Brand does matter. You can buy the throw-away stuff from the "Big Box" retailers like Lowes, Home Depot, Wal-Mart, etc., and expect to replace in a couple of years, if not sooner. In that case, they're all pretty generic, cost $75 to $125, and I guess brand doesn't matter after all.
Top of the line corded electric is the Little Wonder. Don't have a cordless model. However price is north of $300. Not uncommon for people to use these for 10, 15, or 20 years. Just require normal lubrication and maintenance. Also have full parts support from LW, so they can be maintained for years. Lot of contractors use them with a small generator, rather than 2 cycle gas powered (which Little Wonder also makes).
In the same class (and price range) is the Mantis. Don't have as much experience with their hedgers, but again are highly regarded. They also have a cordless hedger for about $200, but I can't say much about it first hand. Looks like more of a consumer item, rather than the more professional corded and gas powered models.
did look up LW and yes, the 24" is $303...ouch, but prob worth it for the long haul....
will research the mantis,,, i think its the same company?? one is the parent?? but i could be wrong....
how about Stihl?? they have one for $200...but also looking for Made in USA and i think LW is.....??
thanks again :)
Little Wonder is located in Southampton, PA, just over the river from me. I know their stuff is made locally. Not sure about COO for Mantis.

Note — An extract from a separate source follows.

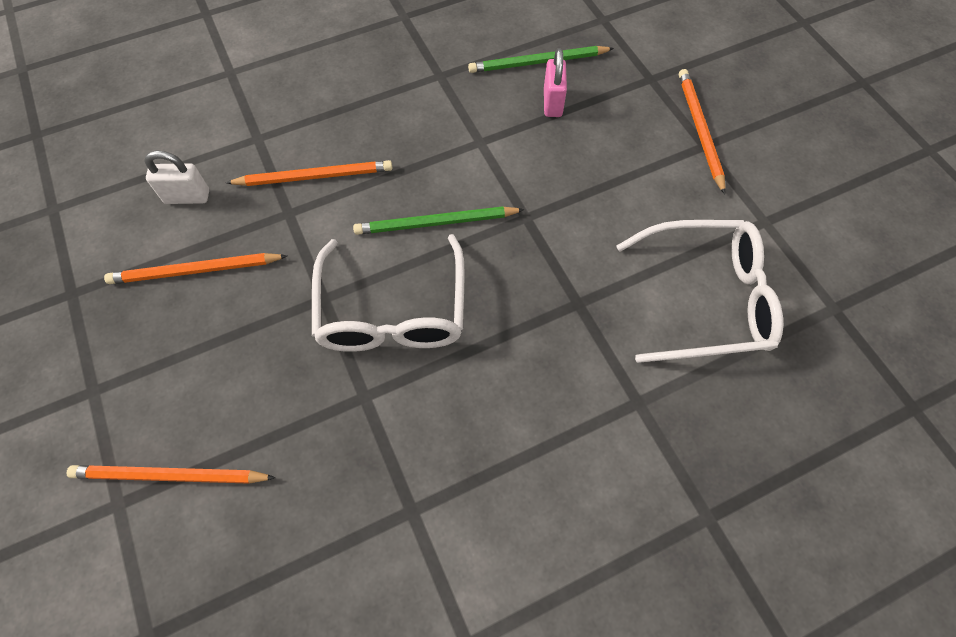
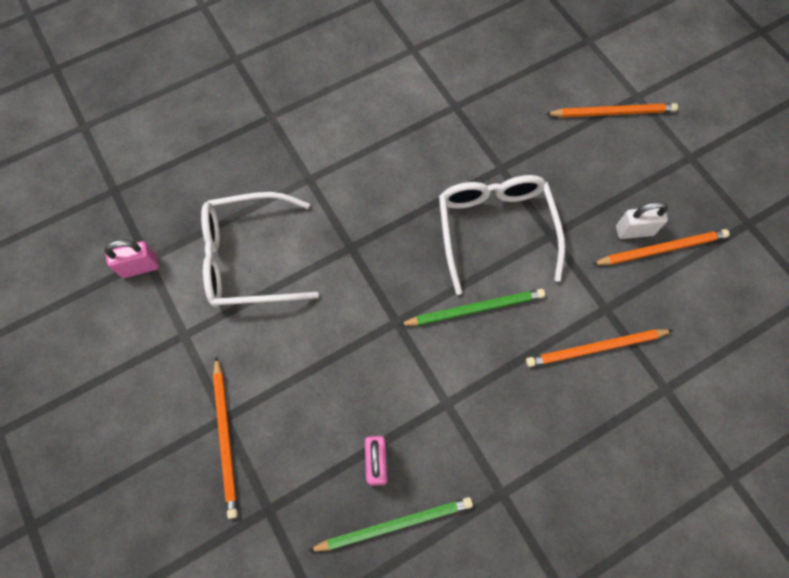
camera: 175 degrees right, 5 degrees up
white padlock [144,151,209,204] -> white padlock moved to [616,202,668,239]
none -> pink padlock [104,240,159,278]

I have used LW edgers and walk-behind leaf blowers for years. Rest of product line is not as personally familiar to me.
This is going to be a little bit contrary. I'm the sort of person who thinks that if you're going to make a living with your tools then it's stupid to buy k-mart quality throwaways. My hammer drill cost $200 and uses ten dollar bits. My Bosch "sawzall" cost the same. My (wood) chop saw sighs like a breeze and cuts like oak was 99 per cent air. I cannot afford the time loss nor the loss of tool box room on cheap tools that might fail.

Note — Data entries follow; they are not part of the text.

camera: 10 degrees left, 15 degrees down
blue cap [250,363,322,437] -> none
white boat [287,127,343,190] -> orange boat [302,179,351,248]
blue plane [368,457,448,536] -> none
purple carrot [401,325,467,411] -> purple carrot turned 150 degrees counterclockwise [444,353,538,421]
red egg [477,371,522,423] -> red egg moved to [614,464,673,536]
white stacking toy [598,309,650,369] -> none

Learned my lessons long ago.
My results are my paycheck, so the need of having reliability also dictates no batteries. They're a convenience, not a sign of quality no matter what the inflated price. They are guaranteed to fail you when you are fifty miles away from home and your charger just fried itself and it's four o'clock on a Friday afternoon. My opinion is that all battery tools are, by design, disposable. Again, learned my lesson long ago.

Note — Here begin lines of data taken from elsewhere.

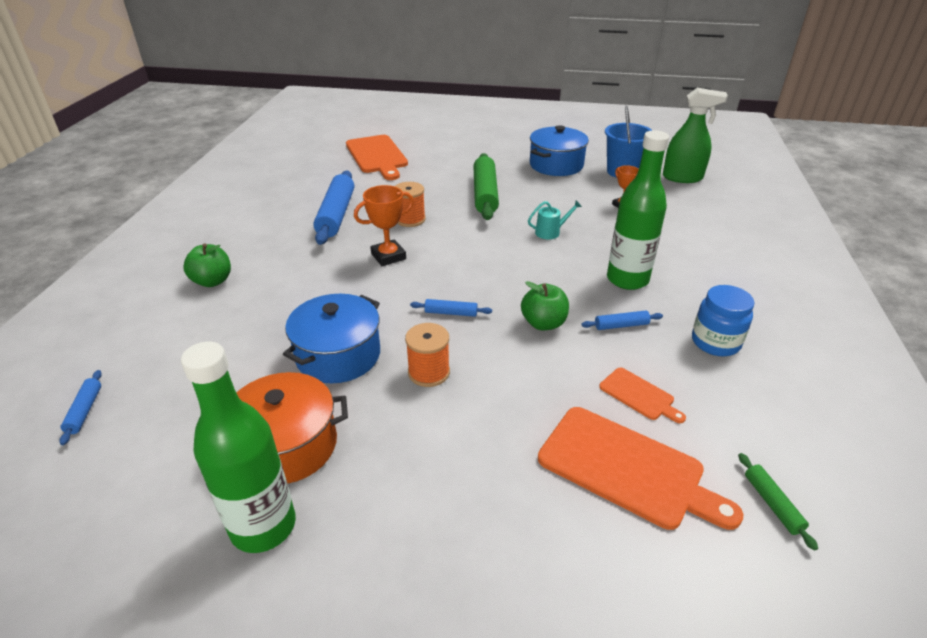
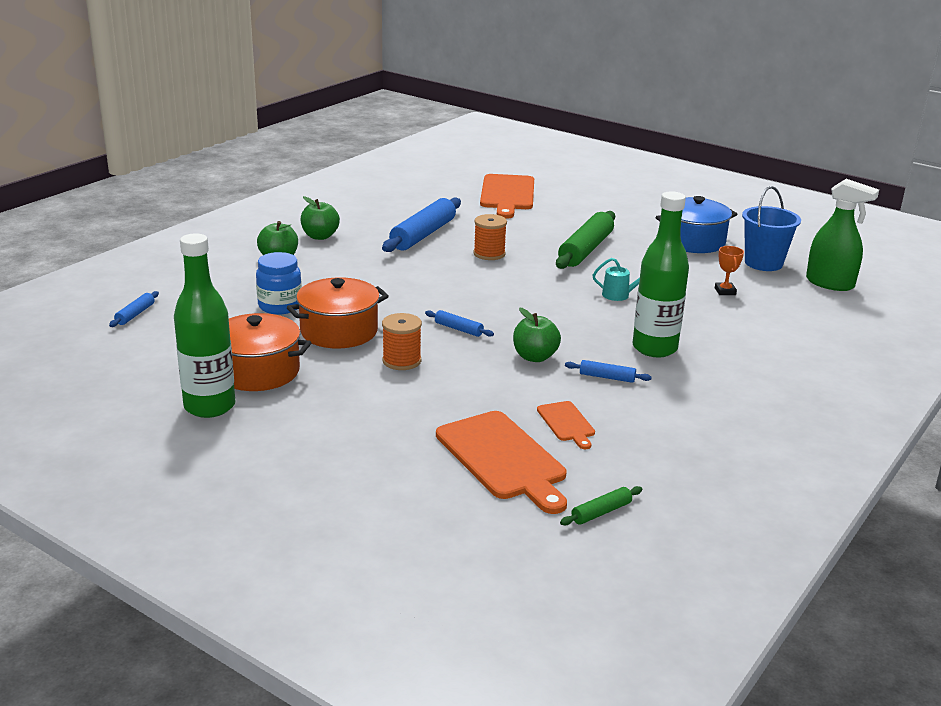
camera: 25 degrees right, 10 degrees down
blue pot [283,294,380,384] -> orange pot [287,277,389,348]
orange trophy [354,185,414,266] -> none
blue jar [692,285,754,356] -> blue jar moved to [256,252,302,315]
green rolling pin [738,453,818,551] -> green rolling pin turned 45 degrees clockwise [560,486,642,526]
none -> green apple [300,196,340,240]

That said, I have a blue-light-special Black & Decker 16 inch hedge clipper that doesn't even have a cord on it. It plugs onto any cheapo extension cord and doesn't have batteries because I use it in civilized places that are part of the continental power grid, like home. It sounds like a metal can full of gravel but it cuts like a scalpel and doesn't quit. I bet it cost me thirty dollars. It gets no respect and it gathers no repairs.
Here's the difference between professional grade and homeowner grade. If it was part of the tight space of my work truck load it'd be replaced by some sleek little nasty thing from a frozen Nordic village. But it isn't, and I cannot possibly do "better".
This post was edited by cold_weather_is_evil on Sat, May 31, 14 at 2:35
FWIW, I "trim" a little over a half mile of fence along the road in front of my house. There's a barbed wire fence in there from back when we ran cattle in here, from fence to road is brush, briars, etc. I cut back to the fence on my side for ease of cutting the lawn. I purchased a "reconditiioned" Ryobi hedge trimmer from Amazon for I think $29.99. Once a year, genset goes in trailer, extension cord, lopping shears, trimmer, etc. and away we go. After it's yearly outing, I grease the blades. Been working fine for 4 or 5 years now.
I think the key is the amount of use the tool will get. If you are using it daily and you buy the 300 dollar model and get ten years out of it it is worth the money.
If you buy the $100 model and use it a half dozen times per year it may outlast your need for the trimmer, as you may remove the hedge or move to a place where there is no hedge.
Consider the cost per use during the life of the tool, not the initial cost. 3 trimmers at $100 that gives 100 uses is equivalent to 1 trimmer at $300 that gives you 300 uses. If you use it 5 times per summer, the 100 dollar trimmer will last 25 years. Does this match your needs?
Of course this does not consider the social status that comes from the expensive model. The $300 model gives you more prestige when you are cutting the hedge once a month during the summer and your neghbor is using a cheap model.